▸ **Exercise details**: In the data that follows, give the number of lines containing the word "Muthu". Offer no additional comment.

▸ **Supplied material**:
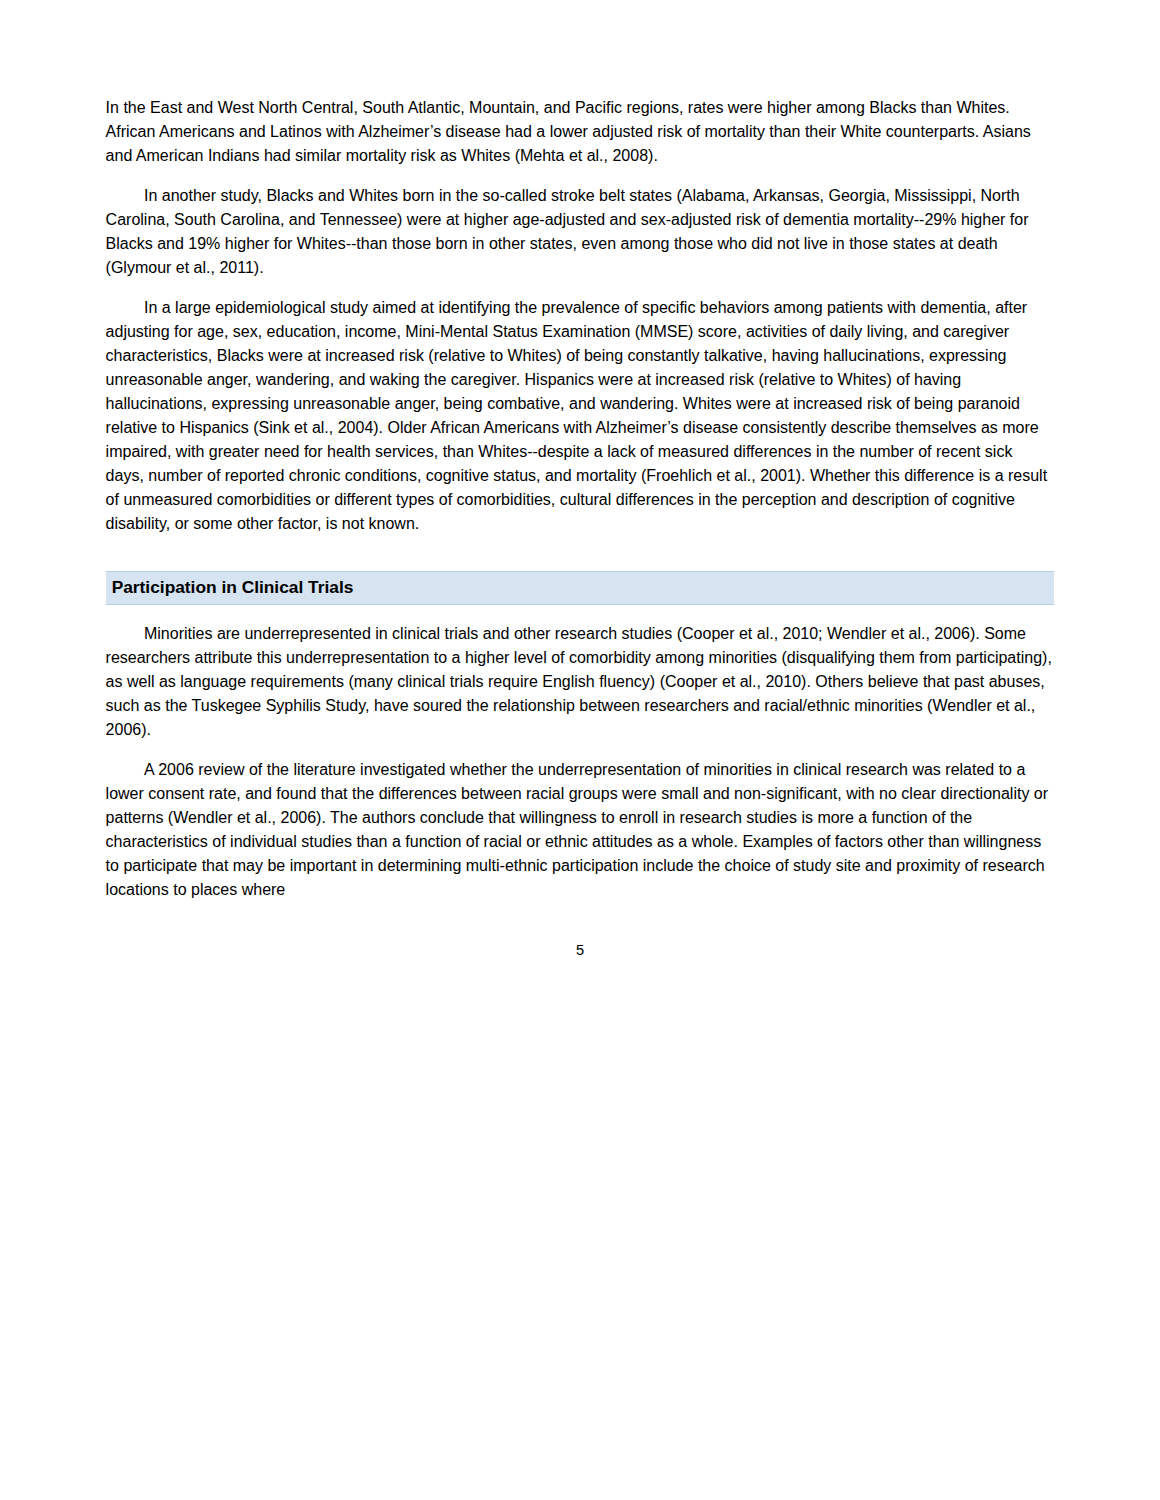In the East and West North Central, South Atlantic, Mountain, and Pacific regions, rates were higher among Blacks than Whites. African Americans and Latinos with Alzheimer’s disease had a lower adjusted risk of mortality than their White counterparts. Asians and American Indians had similar mortality risk as Whites (Mehta et al., 2008).
In another study, Blacks and Whites born in the so-called stroke belt states (Alabama, Arkansas, Georgia, Mississippi, North Carolina, South Carolina, and Tennessee) were at higher age-adjusted and sex-adjusted risk of dementia mortality--29% higher for Blacks and 19% higher for Whites--than those born in other states, even among those who did not live in those states at death (Glymour et al., 2011).
In a large epidemiological study aimed at identifying the prevalence of specific behaviors among patients with dementia, after adjusting for age, sex, education, income, Mini-Mental Status Examination (MMSE) score, activities of daily living, and caregiver characteristics, Blacks were at increased risk (relative to Whites) of being constantly talkative, having hallucinations, expressing unreasonable anger, wandering, and waking the caregiver. Hispanics were at increased risk (relative to Whites) of having hallucinations, expressing unreasonable anger, being combative, and wandering. Whites were at increased risk of being paranoid relative to Hispanics (Sink et al., 2004). Older African Americans with Alzheimer’s disease consistently describe themselves as more impaired, with greater need for health services, than Whites--despite a lack of measured differences in the number of recent sick days, number of reported chronic conditions, cognitive status, and mortality (Froehlich et al., 2001). Whether this difference is a result of unmeasured comorbidities or different types of comorbidities, cultural differences in the perception and description of cognitive disability, or some other factor, is not known.
Participation in Clinical Trials
Minorities are underrepresented in clinical trials and other research studies (Cooper et al., 2010; Wendler et al., 2006). Some researchers attribute this underrepresentation to a higher level of comorbidity among minorities (disqualifying them from participating), as well as language requirements (many clinical trials require English fluency) (Cooper et al., 2010). Others believe that past abuses, such as the Tuskegee Syphilis Study, have soured the relationship between researchers and racial/ethnic minorities (Wendler et al., 2006).
A 2006 review of the literature investigated whether the underrepresentation of minorities in clinical research was related to a lower consent rate, and found that the differences between racial groups were small and non-significant, with no clear directionality or patterns (Wendler et al., 2006). The authors conclude that willingness to enroll in research studies is more a function of the characteristics of individual studies than a function of racial or ethnic attitudes as a whole. Examples of factors other than willingness to participate that may be important in determining multi-ethnic participation include the choice of study site and proximity of research locations to places where
5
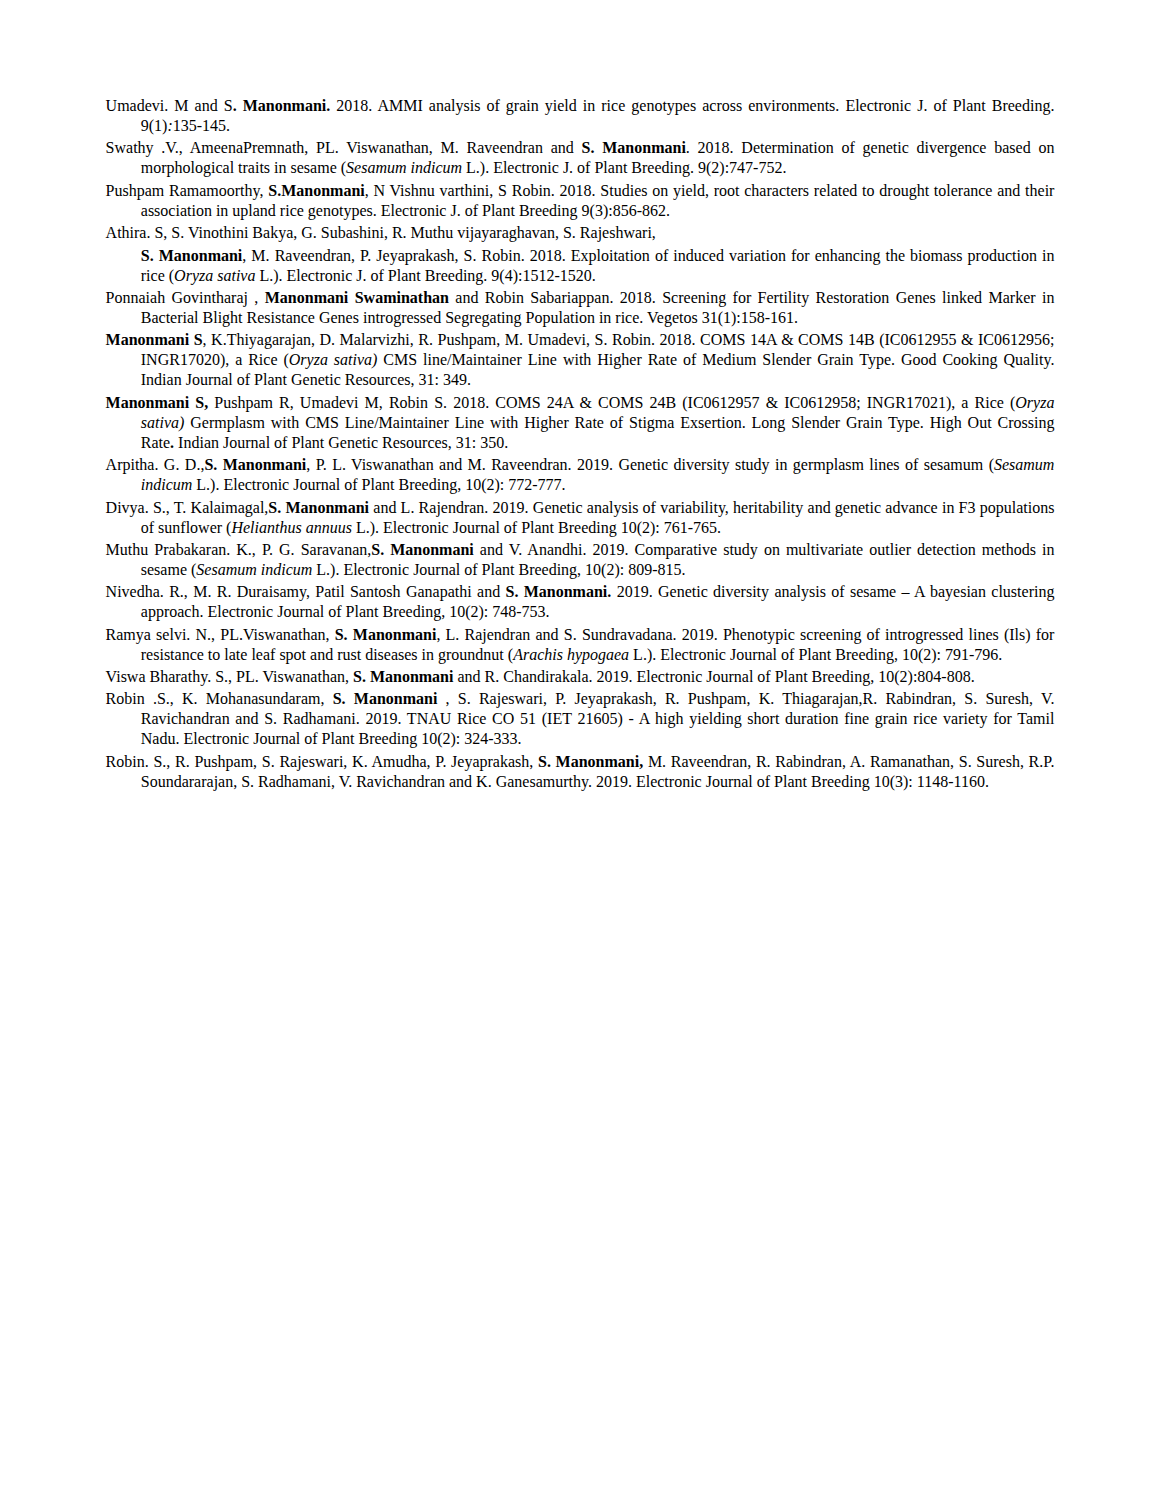Umadevi. M and S. Manonmani. 2018. AMMI analysis of grain yield in rice genotypes across environments. Electronic J. of Plant Breeding. 9(1): 135-145.
Swathy .V., AmeenaPremnath, PL. Viswanathan, M. Raveendran and S. Manonmani. 2018. Determination of genetic divergence based on morphological traits in sesame (Sesamum indicum L.). Electronic J. of Plant Breeding. 9(2):747-752.
Pushpam Ramamoorthy, S.Manonmani, N Vishnu varthini, S Robin. 2018. Studies on yield, root characters related to drought tolerance and their association in upland rice genotypes. Electronic J. of Plant Breeding 9(3):856-862.
Athira. S, S. Vinothini Bakya, G. Subashini, R. Muthu vijayaraghavan, S. Rajeshwari,
S. Manonmani, M. Raveendran, P. Jeyaprakash, S. Robin. 2018. Exploitation of induced variation for enhancing the biomass production in rice (Oryza sativa L.). Electronic J. of Plant Breeding. 9(4):1512-1520.
Ponnaiah Govintharaj , Manonmani Swaminathan and Robin Sabariappan. 2018. Screening for Fertility Restoration Genes linked Marker in Bacterial Blight Resistance Genes introgressed Segregating Population in rice. Vegetos 31(1):158-161.
Manonmani S, K.Thiyagarajan, D. Malarvizhi, R. Pushpam, M. Umadevi, S. Robin. 2018. COMS 14A & COMS 14B (IC0612955 & IC0612956; INGR17020), a Rice (Oryza sativa) CMS line/Maintainer Line with Higher Rate of Medium Slender Grain Type. Good Cooking Quality. Indian Journal of Plant Genetic Resources, 31: 349.
Manonmani S, Pushpam R, Umadevi M, Robin S. 2018. COMS 24A & COMS 24B (IC0612957 & IC0612958; INGR17021), a Rice (Oryza sativa) Germplasm with CMS Line/Maintainer Line with Higher Rate of Stigma Exsertion. Long Slender Grain Type. High Out Crossing Rate. Indian Journal of Plant Genetic Resources, 31: 350.
Arpitha. G. D.,S. Manonmani, P. L. Viswanathan and M. Raveendran. 2019. Genetic diversity study in germplasm lines of sesamum (Sesamum indicum L.). Electronic Journal of Plant Breeding, 10(2): 772-777.
Divya. S., T. Kalaimagal,S. Manonmani and L. Rajendran. 2019. Genetic analysis of variability, heritability and genetic advance in F3 populations of sunflower (Helianthus annuus L.). Electronic Journal of Plant Breeding 10(2): 761-765.
Muthu Prabakaran. K., P. G. Saravanan,S. Manonmani and V. Anandhi. 2019. Comparative study on multivariate outlier detection methods in sesame (Sesamum indicum L.). Electronic Journal of Plant Breeding, 10(2): 809-815.
Nivedha. R., M. R. Duraisamy, Patil Santosh Ganapathi and S. Manonmani. 2019. Genetic diversity analysis of sesame – A bayesian clustering approach. Electronic Journal of Plant Breeding, 10(2): 748-753.
Ramya selvi. N., PL.Viswanathan, S. Manonmani, L. Rajendran and S. Sundravadana. 2019. Phenotypic screening of introgressed lines (Ils) for resistance to late leaf spot and rust diseases in groundnut (Arachis hypogaea L.). Electronic Journal of Plant Breeding, 10(2): 791-796.
Viswa Bharathy. S., PL. Viswanathan, S. Manonmani and R. Chandirakala. 2019. Electronic Journal of Plant Breeding, 10(2):804-808.
Robin .S., K. Mohanasundaram, S. Manonmani , S. Rajeswari, P. Jeyaprakash, R. Pushpam, K. Thiagarajan,R. Rabindran, S. Suresh, V. Ravichandran and S. Radhamani. 2019. TNAU Rice CO 51 (IET 21605) - A high yielding short duration fine grain rice variety for Tamil Nadu. Electronic Journal of Plant Breeding 10(2): 324-333.
Robin. S., R. Pushpam, S. Rajeswari, K. Amudha, P. Jeyaprakash, S. Manonmani, M. Raveendran, R. Rabindran, A. Ramanathan, S. Suresh, R.P. Soundararajan, S. Radhamani, V. Ravichandran and K. Ganesamurthy. 2019. Electronic Journal of Plant Breeding 10(3): 1148-1160.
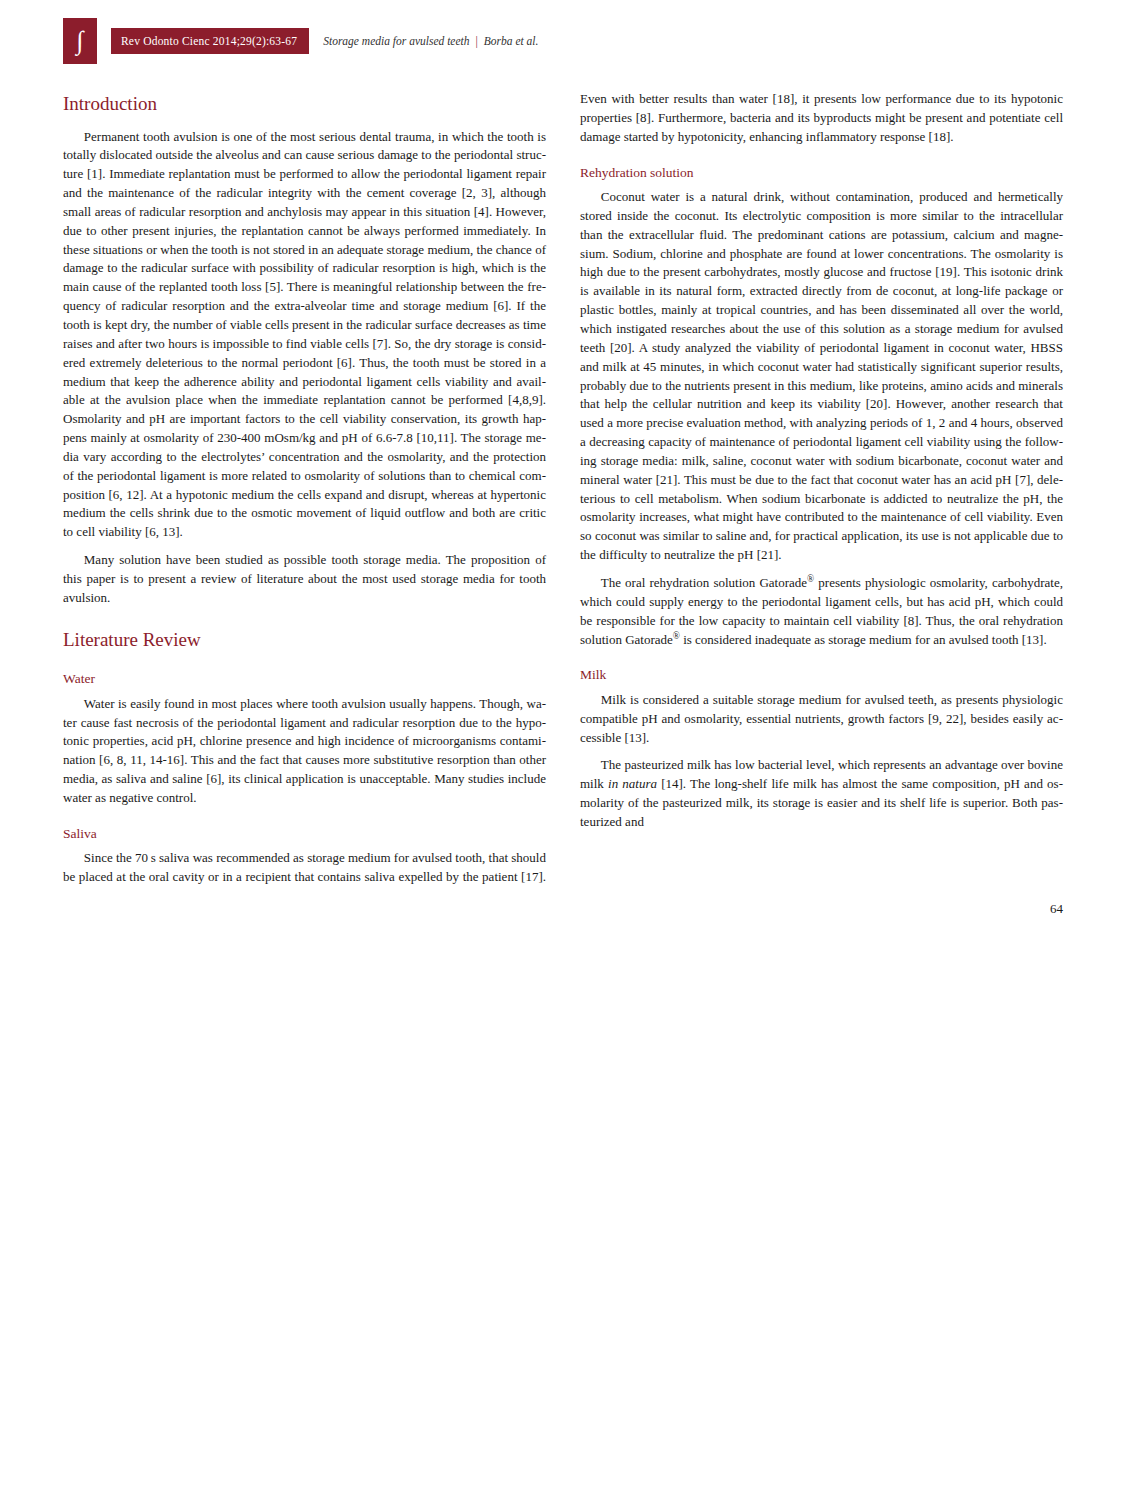∫
Rev Odonto Cienc 2014;29(2):63-67
Storage media for avulsed teeth|Borba et al.
Introduction
Permanent tooth avulsion is one of the most serious dental trauma, in which the tooth is totally dislocated outside the alveolus and can cause serious damage to the periodontal structure [1]. Immediate replantation must be performed to allow the periodontal ligament repair and the maintenance of the radicular integrity with the cement coverage [2, 3], although small areas of radicular resorption and anchylosis may appear in this situation [4]. However, due to other present injuries, the replantation cannot be always performed immediately. In these situations or when the tooth is not stored in an adequate storage medium, the chance of damage to the radicular surface with possibility of radicular resorption is high, which is the main cause of the replanted tooth loss [5]. There is meaningful relationship between the frequency of radicular resorption and the extra-alveolar time and storage medium [6]. If the tooth is kept dry, the number of viable cells present in the radicular surface decreases as time raises and after two hours is impossible to find viable cells [7]. So, the dry storage is considered extremely deleterious to the normal periodont [6]. Thus, the tooth must be stored in a medium that keep the adherence ability and periodontal ligament cells viability and available at the avulsion place when the immediate replantation cannot be performed [4,8,9]. Osmolarity and pH are important factors to the cell viability conservation, its growth happens mainly at osmolarity of 230-400 mOsm/kg and pH of 6.6-7.8 [10,11]. The storage media vary according to the electrolytes’ concentration and the osmolarity, and the protection of the periodontal ligament is more related to osmolarity of solutions than to chemical composition [6, 12]. At a hypotonic medium the cells expand and disrupt, whereas at hypertonic medium the cells shrink due to the osmotic movement of liquid outflow and both are critic to cell viability [6, 13].
Many solution have been studied as possible tooth storage media. The proposition of this paper is to present a review of literature about the most used storage media for tooth avulsion.
Literature Review
Water
Water is easily found in most places where tooth avulsion usually happens. Though, water cause fast necrosis of the periodontal ligament and radicular resorption due to the hypotonic properties, acid pH, chlorine presence and high incidence of microorganisms contamination [6, 8, 11, 14-16]. This and the fact that causes more substitutive resorption than other media, as saliva and saline [6], its clinical application is unacceptable. Many studies include water as negative control.
Saliva
Since the 70 s saliva was recommended as storage medium for avulsed tooth, that should be placed at the oral cavity or in a recipient that contains saliva expelled by the patient [17]. Even with better results than water [18], it presents low performance due to its hypotonic properties [8]. Furthermore, bacteria and its byproducts might be present and potentiate cell damage started by hypotonicity, enhancing inflammatory response [18].
Rehydration solution
Coconut water is a natural drink, without contamination, produced and hermetically stored inside the coconut. Its electrolytic composition is more similar to the intracellular than the extracellular fluid. The predominant cations are potassium, calcium and magnesium. Sodium, chlorine and phosphate are found at lower concentrations. The osmolarity is high due to the present carbohydrates, mostly glucose and fructose [19]. This isotonic drink is available in its natural form, extracted directly from de coconut, at long-life package or plastic bottles, mainly at tropical countries, and has been disseminated all over the world, which instigated researches about the use of this solution as a storage medium for avulsed teeth [20]. A study analyzed the viability of periodontal ligament in coconut water, HBSS and milk at 45 minutes, in which coconut water had statistically significant superior results, probably due to the nutrients present in this medium, like proteins, amino acids and minerals that help the cellular nutrition and keep its viability [20]. However, another research that used a more precise evaluation method, with analyzing periods of 1, 2 and 4 hours, observed a decreasing capacity of maintenance of periodontal ligament cell viability using the following storage media: milk, saline, coconut water with sodium bicarbonate, coconut water and mineral water [21]. This must be due to the fact that coconut water has an acid pH [7], deleterious to cell metabolism. When sodium bicarbonate is addicted to neutralize the pH, the osmolarity increases, what might have contributed to the maintenance of cell viability. Even so coconut was similar to saline and, for practical application, its use is not applicable due to the difficulty to neutralize the pH [21].
The oral rehydration solution Gatorade® presents physiologic osmolarity, carbohydrate, which could supply energy to the periodontal ligament cells, but has acid pH, which could be responsible for the low capacity to maintain cell viability [8]. Thus, the oral rehydration solution Gatorade® is considered inadequate as storage medium for an avulsed tooth [13].
Milk
Milk is considered a suitable storage medium for avulsed teeth, as presents physiologic compatible pH and osmolarity, essential nutrients, growth factors [9, 22], besides easily accessible [13].
The pasteurized milk has low bacterial level, which represents an advantage over bovine milk in natura [14]. The long-shelf life milk has almost the same composition, pH and osmolarity of the pasteurized milk, its storage is easier and its shelf life is superior. Both pasteurized and
64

▸ **Result for this exercise**: 2